Uma outra notável contribuição nos vem do conhecido psicanalista Carlos Gustavo Jung (1875-1961) que, em sua psicologia analítica, deu grande importância à sensibilidade e submeteu a duras críticas o cientifismo moderno. Para ele, a psicologia não possuía fronteiras, entre cosmos e vida, entre biologia e espírito, entre corpo e mente, entre consciente e inconsciente, entre individual e coletivo. A psicologia tinha que ver com a vida em sua totalidade, em sua dimensão racional e irracional, simbólica e virtual, individual e social, terrenal e cósmica e em seus aspectos sombrios e luminosos.

Sabia articular todos saberes disponíveis, descobrindo conexões ocultas que revelavam dimensões surpreendentes da realidade. Conhecido foi o dialogo em 1924-1925 que Jung manteve com um indígena da tribo Pueblo no Novo México nos EUA. Este indígena achava que os brancos eram loucos. Jung lhe perguntou por que os brancos seriam loucos? Ao que o indígena respondeu: “Eles dizem que pensam com a cabeça”. “Mas é claro que pensam com a cabeça”, retrucou Jung. “Como vocês pensam”? – arrematou. E o indígena, surpreso, respondeu: “Nós pensamos aqui” e apontou para o coração (Memórias, Sonhos, Reflexões, p. 233).

Esse fato transformou o pensamento de Jung. Entendeu que o homem moderno havia conquistado o mundo com a cabeça mas que havia perdido a capacidade de pensar e sentir com o coração e de viver através da alma. A mesma crítica fez o Papa quando esteve na ilha italiana de Lampeduza onde centenas de refugiados se haviam afogado. “Desaprendemos a sentir e a chorar.”

Logicamente não se trata de abdicar da razão – o que seria uma perda para todos – mas de recusar o estreitamento de sua capacidade de compreender. É preciso considerar o sensível e o cordial como elementos centrais no ato de conhecimento. Eles permitem captar valores e sentidos presentes na profundidade do senso comum. A mente é sempre incorporada, portanto, sempre impregnada de sensibilidade e não apenas cerebrizada.

Em suas Memórias diz: “Há tantas coisas que me completam: as plantas, os animais, as nuvens, o dia, a noite e o eterno presente nos homens. Quanto mais me sinto incerto sobre mim mesmo, mais cresce em mim o sentimento de meu parentesco com o todo”( p. 361).
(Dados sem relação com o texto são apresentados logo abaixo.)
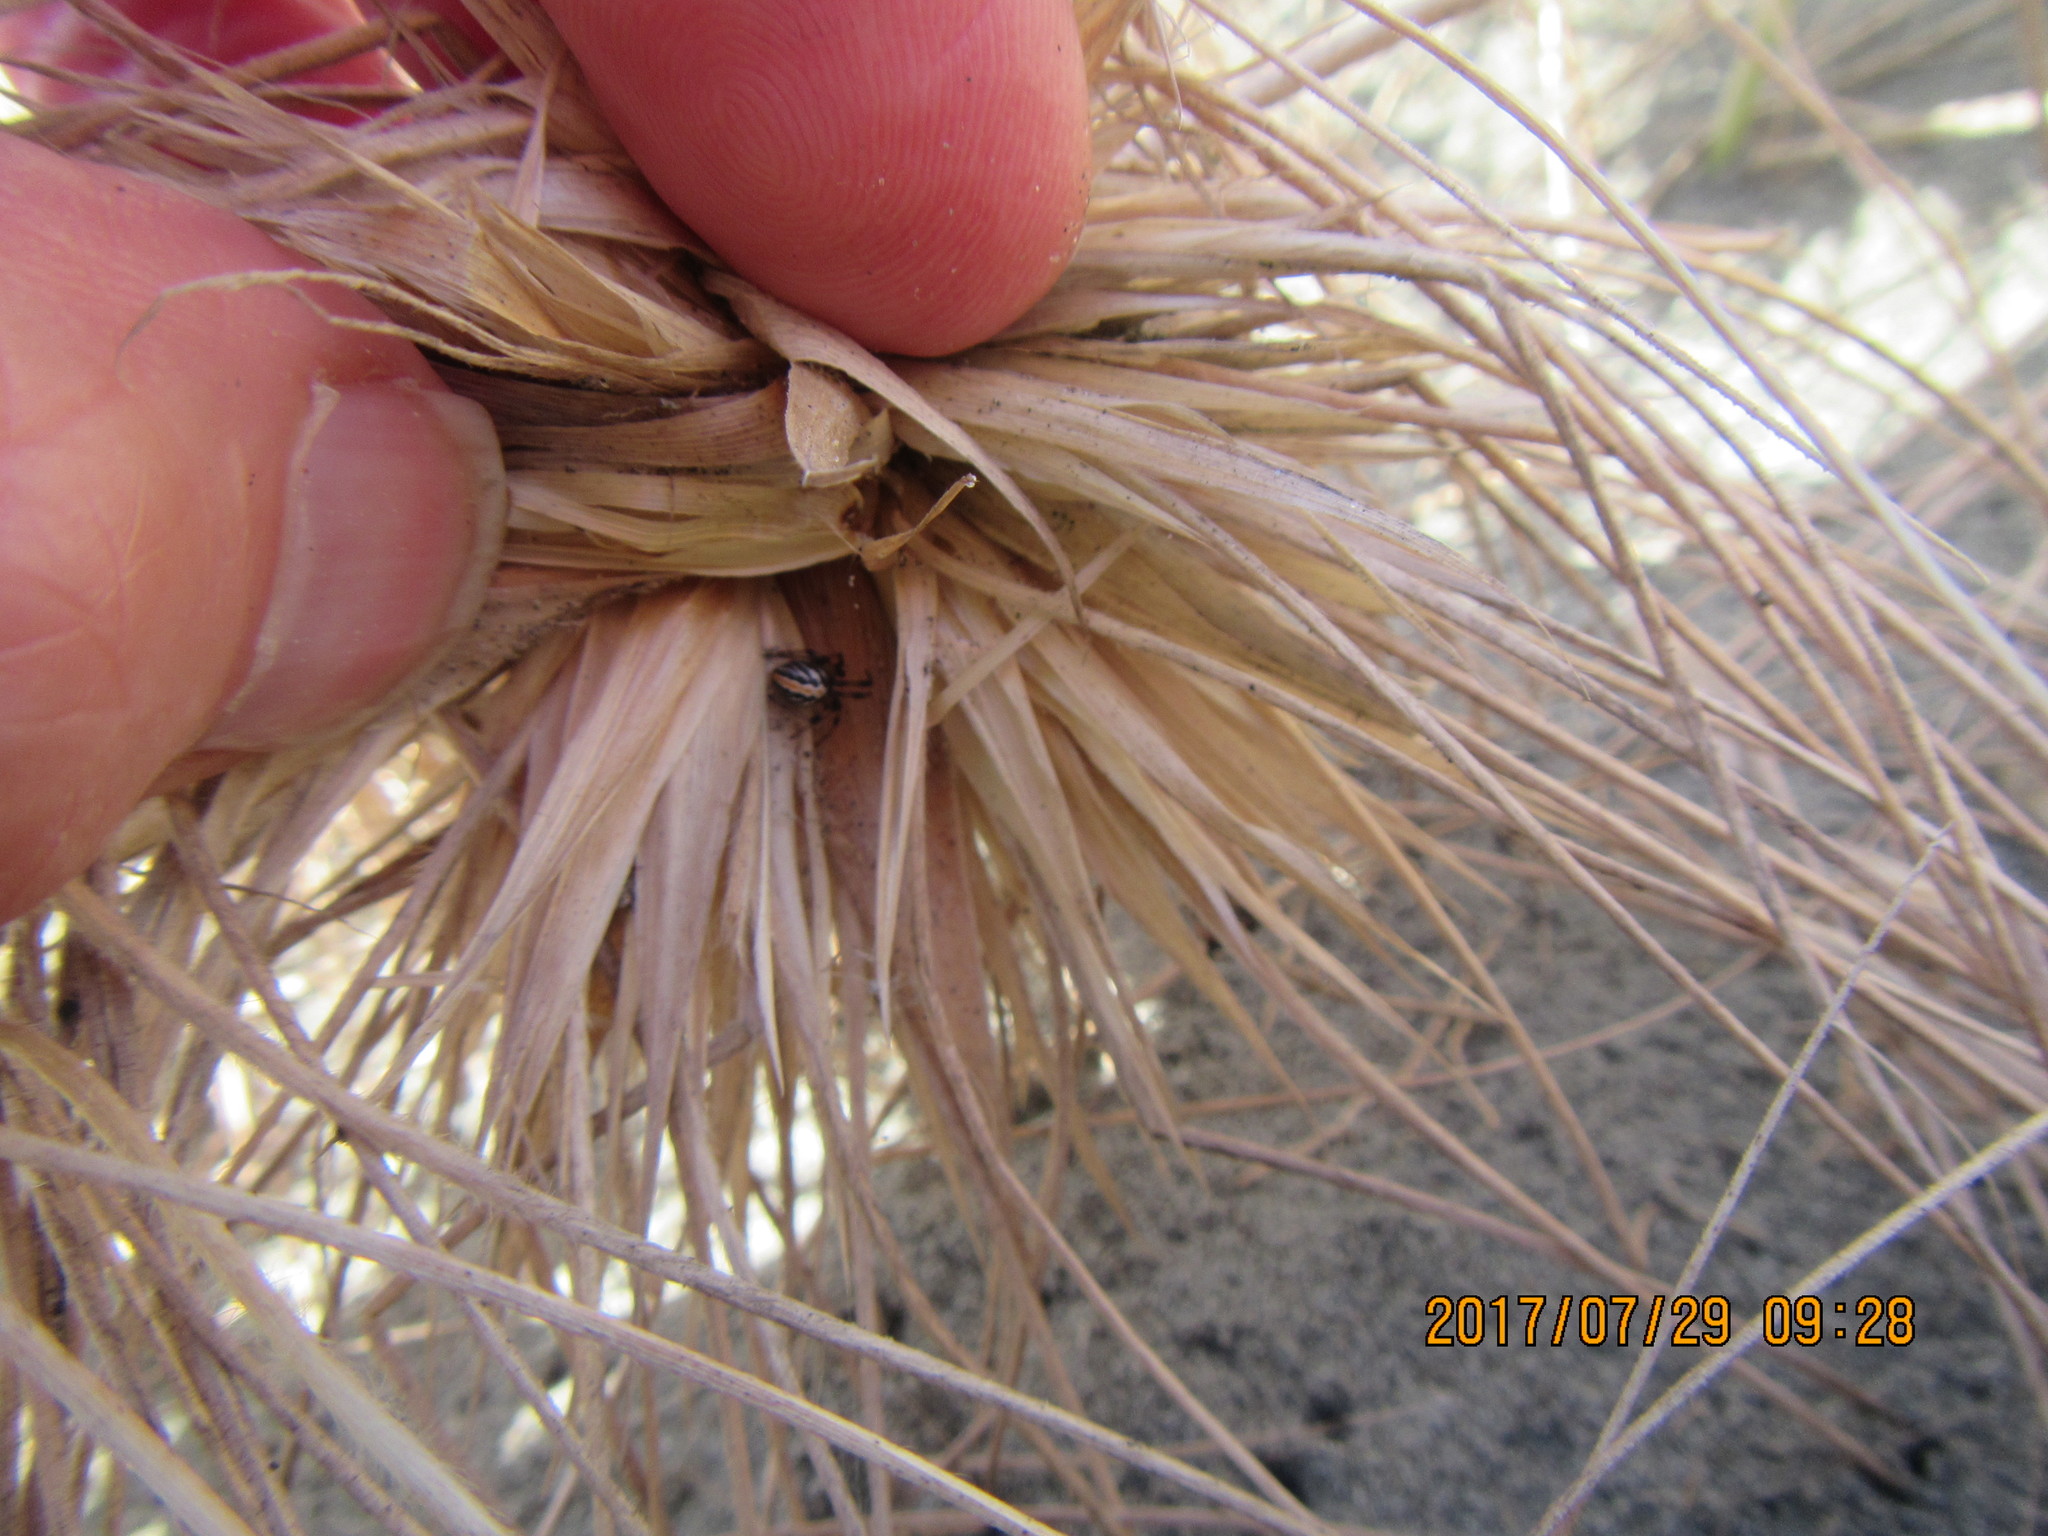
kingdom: Animalia
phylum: Arthropoda
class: Arachnida
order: Araneae
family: Theridiidae
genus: Latrodectus
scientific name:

O drama do homem atual é ter perdido a capacidade de viver um sentimento de pertença, coisa que as religiões sempre garantiam. O que se opõe à religião não é o ateísmo ou a negação da divindade. O que se opõe é a incapacidade de ligar-se e religar-se com todas as coisas. Hoje, as pessoas estão desenraizadas, desconectadas da Terra e da anima que é a expressão da sensibilidade e da espiritualidade.

Se não resgatarmos hoje a razão sensível que é uma dimensão essencial da alma, dificilmente nos movemos para respeitar o valor intrínseco de cada ser, amar a Mãe Terra com todos os seus ecossistemas e vivermos a compaixão com os sofredores da natureza e da humanidade.

Leonardo Boff, teólogo e escritor, autor da Editora Vozes.